» **READING PASSAGE**:
■ ■ ■ ■ ■ ■ ■

Given this visualization of a playing field:

(0,0)
+----------------------+(map_width, 0)
|           A          |
|-----+-----------+----|
|  D  |     W     | B  |
|-----+-----------+----|
|           C          |
+----------------------+(map_width, map_height)
(0, map_height)

The entire map the game is played on is the rectangle with the corner coordinates (0,0) and (map_width, map_height). The points eligible for spawning enemies is the Union $$S = \bigcup (A, B, C, D) $$

The Challenge

Write code that returns a random point(x, y) that is guaranteed to be inside S. Your code cannot introduce any additional bias, meaning that the probability of each coordinate is uniformly distributed given the assumption that your choice of generating randomness (e.g. function|library|dev/urandom) is unbiased.

Shortest solutions in bytes win!

■ ■ ■ ■ ■ ■ ■

» **SUPPLIED INFORMATION**:
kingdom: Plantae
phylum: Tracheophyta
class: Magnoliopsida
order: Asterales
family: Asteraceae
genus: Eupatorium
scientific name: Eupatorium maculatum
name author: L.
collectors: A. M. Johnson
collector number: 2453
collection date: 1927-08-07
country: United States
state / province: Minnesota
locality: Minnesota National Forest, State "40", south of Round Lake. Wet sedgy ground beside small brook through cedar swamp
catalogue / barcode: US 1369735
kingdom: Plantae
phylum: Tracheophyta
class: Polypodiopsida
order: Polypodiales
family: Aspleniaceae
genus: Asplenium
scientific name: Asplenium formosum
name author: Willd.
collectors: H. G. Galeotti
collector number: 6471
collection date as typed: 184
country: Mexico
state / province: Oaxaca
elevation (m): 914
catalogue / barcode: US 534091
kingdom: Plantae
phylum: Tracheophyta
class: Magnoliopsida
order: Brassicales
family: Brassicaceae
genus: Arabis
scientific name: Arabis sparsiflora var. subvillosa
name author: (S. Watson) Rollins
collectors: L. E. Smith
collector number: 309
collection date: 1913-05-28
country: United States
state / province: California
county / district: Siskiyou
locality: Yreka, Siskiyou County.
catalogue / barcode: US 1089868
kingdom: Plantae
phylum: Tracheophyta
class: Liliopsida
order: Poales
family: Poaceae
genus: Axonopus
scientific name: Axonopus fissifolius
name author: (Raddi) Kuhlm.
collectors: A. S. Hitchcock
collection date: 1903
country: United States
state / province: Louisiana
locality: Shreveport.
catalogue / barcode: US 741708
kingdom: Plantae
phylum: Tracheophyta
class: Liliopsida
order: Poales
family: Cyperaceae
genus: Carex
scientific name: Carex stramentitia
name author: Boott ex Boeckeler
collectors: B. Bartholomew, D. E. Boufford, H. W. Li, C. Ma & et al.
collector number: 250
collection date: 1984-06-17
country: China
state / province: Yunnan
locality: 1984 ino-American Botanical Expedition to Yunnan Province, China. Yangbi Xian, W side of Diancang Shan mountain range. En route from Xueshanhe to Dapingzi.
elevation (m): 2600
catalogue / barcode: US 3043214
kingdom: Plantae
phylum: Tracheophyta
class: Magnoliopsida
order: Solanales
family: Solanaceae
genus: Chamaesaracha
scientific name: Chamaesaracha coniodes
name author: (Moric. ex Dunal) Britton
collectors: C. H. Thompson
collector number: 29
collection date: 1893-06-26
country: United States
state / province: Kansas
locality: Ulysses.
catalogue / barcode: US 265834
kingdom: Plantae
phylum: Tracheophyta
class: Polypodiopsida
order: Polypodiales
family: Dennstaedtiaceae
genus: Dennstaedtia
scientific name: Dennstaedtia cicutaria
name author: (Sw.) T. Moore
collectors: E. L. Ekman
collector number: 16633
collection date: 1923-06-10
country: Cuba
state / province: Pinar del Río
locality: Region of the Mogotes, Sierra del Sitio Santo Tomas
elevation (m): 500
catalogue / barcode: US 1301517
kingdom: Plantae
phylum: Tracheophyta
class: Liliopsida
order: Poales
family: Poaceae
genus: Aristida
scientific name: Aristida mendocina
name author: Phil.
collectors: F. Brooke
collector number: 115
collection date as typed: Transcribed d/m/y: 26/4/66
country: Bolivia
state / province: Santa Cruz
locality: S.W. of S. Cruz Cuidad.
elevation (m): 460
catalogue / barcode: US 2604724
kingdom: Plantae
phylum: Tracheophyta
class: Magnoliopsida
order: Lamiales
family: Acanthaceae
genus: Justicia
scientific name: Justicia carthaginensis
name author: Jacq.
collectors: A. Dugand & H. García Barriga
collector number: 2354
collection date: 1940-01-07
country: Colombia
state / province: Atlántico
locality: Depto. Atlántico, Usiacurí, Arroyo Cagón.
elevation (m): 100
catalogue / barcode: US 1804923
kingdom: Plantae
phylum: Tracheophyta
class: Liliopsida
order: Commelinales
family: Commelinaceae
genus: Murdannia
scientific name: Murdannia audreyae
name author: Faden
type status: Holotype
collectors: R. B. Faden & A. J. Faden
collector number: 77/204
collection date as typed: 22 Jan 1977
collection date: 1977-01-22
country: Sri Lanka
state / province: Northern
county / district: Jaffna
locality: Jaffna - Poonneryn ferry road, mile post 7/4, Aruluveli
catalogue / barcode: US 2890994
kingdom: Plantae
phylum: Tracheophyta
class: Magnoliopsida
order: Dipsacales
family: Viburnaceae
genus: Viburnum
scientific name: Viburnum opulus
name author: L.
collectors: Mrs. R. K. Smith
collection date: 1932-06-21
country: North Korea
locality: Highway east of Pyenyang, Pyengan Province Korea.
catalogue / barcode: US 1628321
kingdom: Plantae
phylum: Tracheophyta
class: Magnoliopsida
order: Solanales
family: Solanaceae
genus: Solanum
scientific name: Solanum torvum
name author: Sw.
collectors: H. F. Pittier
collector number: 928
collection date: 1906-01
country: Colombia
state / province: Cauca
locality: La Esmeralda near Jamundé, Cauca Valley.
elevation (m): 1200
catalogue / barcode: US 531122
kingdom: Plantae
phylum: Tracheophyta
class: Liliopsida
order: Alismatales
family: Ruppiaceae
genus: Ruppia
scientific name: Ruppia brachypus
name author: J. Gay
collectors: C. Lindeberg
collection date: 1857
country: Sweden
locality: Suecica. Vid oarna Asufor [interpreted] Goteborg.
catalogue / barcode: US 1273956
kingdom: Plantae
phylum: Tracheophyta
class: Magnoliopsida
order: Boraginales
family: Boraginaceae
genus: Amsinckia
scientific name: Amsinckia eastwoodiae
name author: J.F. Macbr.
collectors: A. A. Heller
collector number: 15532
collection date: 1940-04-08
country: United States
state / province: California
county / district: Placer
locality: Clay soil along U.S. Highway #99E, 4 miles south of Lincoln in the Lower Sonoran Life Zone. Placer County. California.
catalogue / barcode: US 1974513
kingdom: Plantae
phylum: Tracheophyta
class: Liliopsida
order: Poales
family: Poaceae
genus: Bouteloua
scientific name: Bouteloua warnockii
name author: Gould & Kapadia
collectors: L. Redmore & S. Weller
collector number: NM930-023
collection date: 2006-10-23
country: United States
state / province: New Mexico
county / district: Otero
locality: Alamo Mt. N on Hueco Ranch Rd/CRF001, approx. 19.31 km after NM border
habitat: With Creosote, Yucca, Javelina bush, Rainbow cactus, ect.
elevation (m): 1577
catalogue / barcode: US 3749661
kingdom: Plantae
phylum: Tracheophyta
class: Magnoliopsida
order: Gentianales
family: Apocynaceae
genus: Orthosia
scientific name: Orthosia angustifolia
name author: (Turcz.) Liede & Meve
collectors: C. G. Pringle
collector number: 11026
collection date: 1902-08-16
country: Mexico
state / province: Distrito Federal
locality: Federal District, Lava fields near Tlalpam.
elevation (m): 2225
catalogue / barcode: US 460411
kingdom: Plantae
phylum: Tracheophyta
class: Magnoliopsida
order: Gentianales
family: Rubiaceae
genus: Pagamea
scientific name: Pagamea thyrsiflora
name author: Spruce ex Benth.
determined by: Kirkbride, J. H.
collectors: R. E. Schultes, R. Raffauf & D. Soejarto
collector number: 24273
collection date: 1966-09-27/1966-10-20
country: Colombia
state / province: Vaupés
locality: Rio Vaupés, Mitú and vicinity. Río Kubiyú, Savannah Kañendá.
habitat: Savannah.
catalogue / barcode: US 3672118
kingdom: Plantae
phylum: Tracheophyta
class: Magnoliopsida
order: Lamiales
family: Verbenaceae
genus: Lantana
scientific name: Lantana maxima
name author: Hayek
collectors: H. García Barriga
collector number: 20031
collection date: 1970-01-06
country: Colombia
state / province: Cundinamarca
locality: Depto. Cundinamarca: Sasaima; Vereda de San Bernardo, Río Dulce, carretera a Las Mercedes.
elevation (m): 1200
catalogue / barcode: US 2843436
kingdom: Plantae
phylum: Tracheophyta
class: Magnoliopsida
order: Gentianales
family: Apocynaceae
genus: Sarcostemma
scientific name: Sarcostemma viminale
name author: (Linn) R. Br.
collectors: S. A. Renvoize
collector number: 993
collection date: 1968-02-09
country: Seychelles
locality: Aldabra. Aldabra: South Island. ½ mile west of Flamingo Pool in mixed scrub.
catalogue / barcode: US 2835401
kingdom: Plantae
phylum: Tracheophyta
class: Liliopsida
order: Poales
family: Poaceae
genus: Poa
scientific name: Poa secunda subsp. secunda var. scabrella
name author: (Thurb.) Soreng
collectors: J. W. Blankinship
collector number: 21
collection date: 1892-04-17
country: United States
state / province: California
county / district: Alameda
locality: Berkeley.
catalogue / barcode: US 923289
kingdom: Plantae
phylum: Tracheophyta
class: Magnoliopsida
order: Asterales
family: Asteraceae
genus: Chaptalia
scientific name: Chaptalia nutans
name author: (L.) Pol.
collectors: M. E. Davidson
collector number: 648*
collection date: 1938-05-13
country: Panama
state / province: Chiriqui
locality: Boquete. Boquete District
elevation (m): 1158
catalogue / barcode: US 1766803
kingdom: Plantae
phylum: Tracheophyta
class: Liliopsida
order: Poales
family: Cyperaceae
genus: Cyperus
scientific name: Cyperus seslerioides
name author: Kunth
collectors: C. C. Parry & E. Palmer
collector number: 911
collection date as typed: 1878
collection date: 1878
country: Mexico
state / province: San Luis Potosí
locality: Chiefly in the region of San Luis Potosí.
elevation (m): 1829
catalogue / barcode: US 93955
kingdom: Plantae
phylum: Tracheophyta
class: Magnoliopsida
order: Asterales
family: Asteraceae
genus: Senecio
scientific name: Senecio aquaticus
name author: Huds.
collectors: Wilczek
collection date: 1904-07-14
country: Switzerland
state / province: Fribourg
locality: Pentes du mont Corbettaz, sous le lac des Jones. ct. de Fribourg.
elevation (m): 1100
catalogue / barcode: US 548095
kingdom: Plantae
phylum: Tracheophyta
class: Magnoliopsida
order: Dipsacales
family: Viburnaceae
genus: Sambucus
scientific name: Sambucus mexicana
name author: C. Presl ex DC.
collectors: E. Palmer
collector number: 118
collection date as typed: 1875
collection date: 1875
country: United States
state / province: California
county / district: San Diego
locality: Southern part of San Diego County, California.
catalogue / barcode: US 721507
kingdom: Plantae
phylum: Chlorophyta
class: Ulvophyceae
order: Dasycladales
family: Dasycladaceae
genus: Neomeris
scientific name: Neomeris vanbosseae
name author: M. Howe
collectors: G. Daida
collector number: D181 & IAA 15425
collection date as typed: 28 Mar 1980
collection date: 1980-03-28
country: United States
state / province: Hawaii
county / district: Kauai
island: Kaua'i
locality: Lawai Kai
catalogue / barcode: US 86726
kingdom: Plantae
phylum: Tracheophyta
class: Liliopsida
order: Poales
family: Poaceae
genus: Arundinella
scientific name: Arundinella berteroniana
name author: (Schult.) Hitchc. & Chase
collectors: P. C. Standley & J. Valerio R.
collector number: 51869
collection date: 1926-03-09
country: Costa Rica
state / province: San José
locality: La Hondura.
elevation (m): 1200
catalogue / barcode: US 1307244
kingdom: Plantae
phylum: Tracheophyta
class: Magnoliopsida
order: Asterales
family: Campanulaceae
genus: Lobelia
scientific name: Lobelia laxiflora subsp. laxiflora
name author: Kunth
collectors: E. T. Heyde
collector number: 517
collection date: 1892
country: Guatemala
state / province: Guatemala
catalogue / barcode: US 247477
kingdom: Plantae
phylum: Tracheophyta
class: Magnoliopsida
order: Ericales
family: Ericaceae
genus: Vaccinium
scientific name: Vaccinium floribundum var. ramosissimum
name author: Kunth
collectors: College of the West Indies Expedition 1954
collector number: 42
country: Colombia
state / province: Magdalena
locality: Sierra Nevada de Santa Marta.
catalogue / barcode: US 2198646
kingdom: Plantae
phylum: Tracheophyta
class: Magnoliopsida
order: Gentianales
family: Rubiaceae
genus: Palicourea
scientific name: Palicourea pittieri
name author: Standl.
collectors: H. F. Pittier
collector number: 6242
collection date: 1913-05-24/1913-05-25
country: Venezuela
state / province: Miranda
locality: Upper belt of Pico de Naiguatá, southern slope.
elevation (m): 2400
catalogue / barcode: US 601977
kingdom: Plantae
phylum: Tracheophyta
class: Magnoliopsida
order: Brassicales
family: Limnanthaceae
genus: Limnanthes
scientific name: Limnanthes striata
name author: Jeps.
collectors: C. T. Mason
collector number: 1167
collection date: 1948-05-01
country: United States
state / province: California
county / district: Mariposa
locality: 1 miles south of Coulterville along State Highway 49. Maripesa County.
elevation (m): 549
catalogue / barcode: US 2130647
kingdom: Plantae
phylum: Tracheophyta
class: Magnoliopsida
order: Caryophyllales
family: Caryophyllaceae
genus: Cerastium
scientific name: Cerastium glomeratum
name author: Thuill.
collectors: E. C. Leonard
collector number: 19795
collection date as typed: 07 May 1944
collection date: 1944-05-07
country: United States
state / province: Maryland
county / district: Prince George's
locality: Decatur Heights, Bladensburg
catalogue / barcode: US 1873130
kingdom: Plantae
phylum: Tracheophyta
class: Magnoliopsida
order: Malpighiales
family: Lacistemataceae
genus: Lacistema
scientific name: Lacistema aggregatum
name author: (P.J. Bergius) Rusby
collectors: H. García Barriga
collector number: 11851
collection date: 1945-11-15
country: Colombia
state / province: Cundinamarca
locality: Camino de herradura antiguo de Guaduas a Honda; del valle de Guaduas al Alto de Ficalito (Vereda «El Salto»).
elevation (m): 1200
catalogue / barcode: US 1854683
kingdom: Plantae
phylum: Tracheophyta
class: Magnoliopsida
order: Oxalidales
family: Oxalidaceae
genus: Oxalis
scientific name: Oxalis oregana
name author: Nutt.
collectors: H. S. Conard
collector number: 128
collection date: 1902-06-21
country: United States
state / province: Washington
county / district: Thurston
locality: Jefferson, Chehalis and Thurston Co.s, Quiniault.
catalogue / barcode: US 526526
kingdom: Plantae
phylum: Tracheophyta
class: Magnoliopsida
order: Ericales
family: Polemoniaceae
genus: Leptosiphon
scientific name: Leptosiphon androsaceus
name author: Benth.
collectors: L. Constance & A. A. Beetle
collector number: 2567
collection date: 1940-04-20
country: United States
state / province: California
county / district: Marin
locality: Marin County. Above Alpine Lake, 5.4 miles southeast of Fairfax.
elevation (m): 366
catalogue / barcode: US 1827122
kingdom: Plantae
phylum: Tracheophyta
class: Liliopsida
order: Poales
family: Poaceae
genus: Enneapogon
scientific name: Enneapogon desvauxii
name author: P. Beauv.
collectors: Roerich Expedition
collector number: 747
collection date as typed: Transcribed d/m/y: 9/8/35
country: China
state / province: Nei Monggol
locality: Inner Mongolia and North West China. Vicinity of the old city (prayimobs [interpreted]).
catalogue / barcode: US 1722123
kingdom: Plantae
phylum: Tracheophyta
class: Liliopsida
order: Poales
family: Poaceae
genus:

■ ■ ■ ■ ■ ■ ■

» **PROBLEMS TO WORK ON**:
A - In the spawn-point challenge, print everything from "The entire map" down to "function|library|dev/urandom) is unbiased.".
B - According to the spawn-point challenge, which solutions win?

» **RESULTS**:
A -
The entire map the game is played on is the rectangle with the corner coordinates (0,0) and (map_width, map_height). The points eligible for spawning enemies is the Union $$S = \bigcup (A, B, C, D) $$

The Challenge

Write code that returns a random point(x, y) that is guaranteed to be inside S. Your code cannot introduce any additional bias, meaning that the probability of each coordinate is uniformly distributed given the assumption that your choice of generating randomness (e.g. function|library|dev/urandom) is unbiased.

B - The shortest solutions in bytes win.